[Dataset entries]
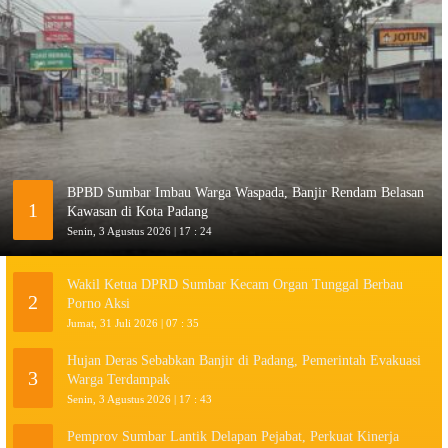
BPBD Sumbar Imbau Warga Waspada, Banjir Rendam Belasan
1
Kawasan di Kota Padang
Senin, 3 Agustus 2026 | 17 : 24
Wakil Ketua DPRD Sumbar Kecam Organ Tunggal Berbau
2
Porno Aksi
Jumat, 31 Juli 2026 | 07 : 35
Hujan Deras Sebabkan Banjir di Padang, Pemerintah Evakuasi
3
Warga Terdampak
Senin, 3 Agustus 2026 | 17 : 43
Pemprov Sumbar Lantik Delapan Pejabat, Perkuat Kinerja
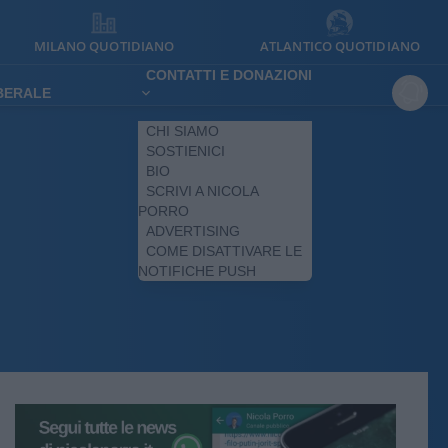
MILANO QUOTIDIANO
ATLANTICO QUOTIDIANO
CONTATTI E DONAZIONI
IBERALE
CHI SIAMO
SOSTIENICI
BIO
SCRIVI A NICOLA
PORRO
ADVERTISING
COME DISATTIVARE LE
NOTIFICHE PUSH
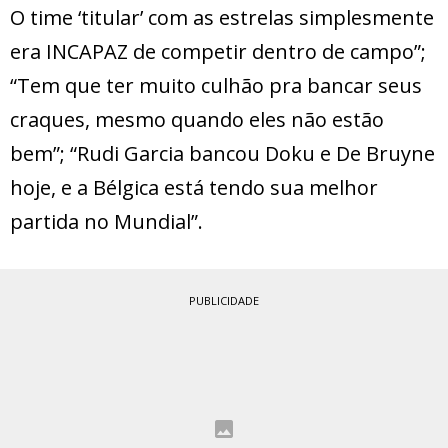
O time ‘titular’ com as estrelas simplesmente
era INCAPAZ de competir dentro de campo”;
“Tem que ter muito culhão pra bancar seus
craques, mesmo quando eles não estão
bem”; “Rudi Garcia bancou Doku e De Bruyne
hoje, e a Bélgica está tendo sua melhor
partida no Mundial”.
PUBLICIDADE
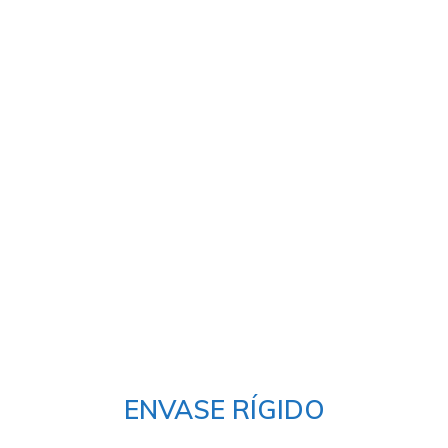
ahis
Neospin Casino
jojobet
ENVASE RÍGIDO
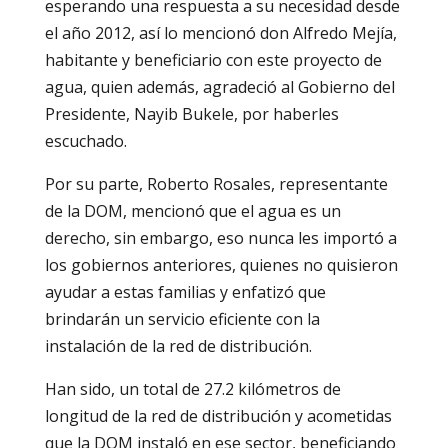
esperando una respuesta a su necesidad desde
el año 2012, así lo mencionó don Alfredo Mejía,
habitante y beneficiario con este proyecto de
agua, quien además, agradeció al Gobierno del
Presidente, Nayib Bukele, por haberles
escuchado.
Por su parte, Roberto Rosales, representante
de la DOM, mencionó que el agua es un
derecho, sin embargo, eso nunca les importó a
los gobiernos anteriores, quienes no quisieron
ayudar a estas familias y enfatizó que
brindarán un servicio eficiente con la
instalación de la red de distribución.
Han sido, un total de 27.2 kilómetros de
longitud de la red de distribución y acometidas
que la DOM instaló en ese sector, beneficiando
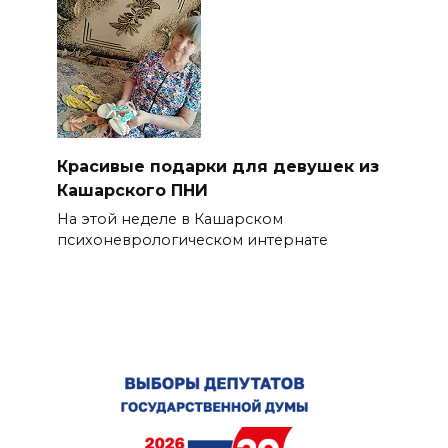
Красивые подарки для девушек из
Кашарского ПНИ
На этой неделе в Кашарском
психоневрологическом интернате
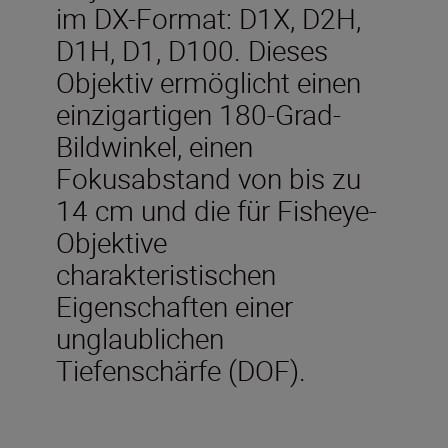
im DX-Format: D1X, D2H,
D1H, D1, D100. Dieses
Objektiv ermöglicht einen
einzigartigen 180-Grad-
Bildwinkel, einen
Fokusabstand von bis zu
14 cm und die für Fisheye-
Objektive
charakteristischen
Eigenschaften einer
unglaublichen
Tiefenschärfe (DOF).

## TASK REQUIREMENTS
Go through the records above and return every line that holds the string "Padang".

## ANSWER TO THIS TASK
Kawasan di Kota Padang
Hujan Deras Sebabkan Banjir di Padang, Pemerintah Evakuasi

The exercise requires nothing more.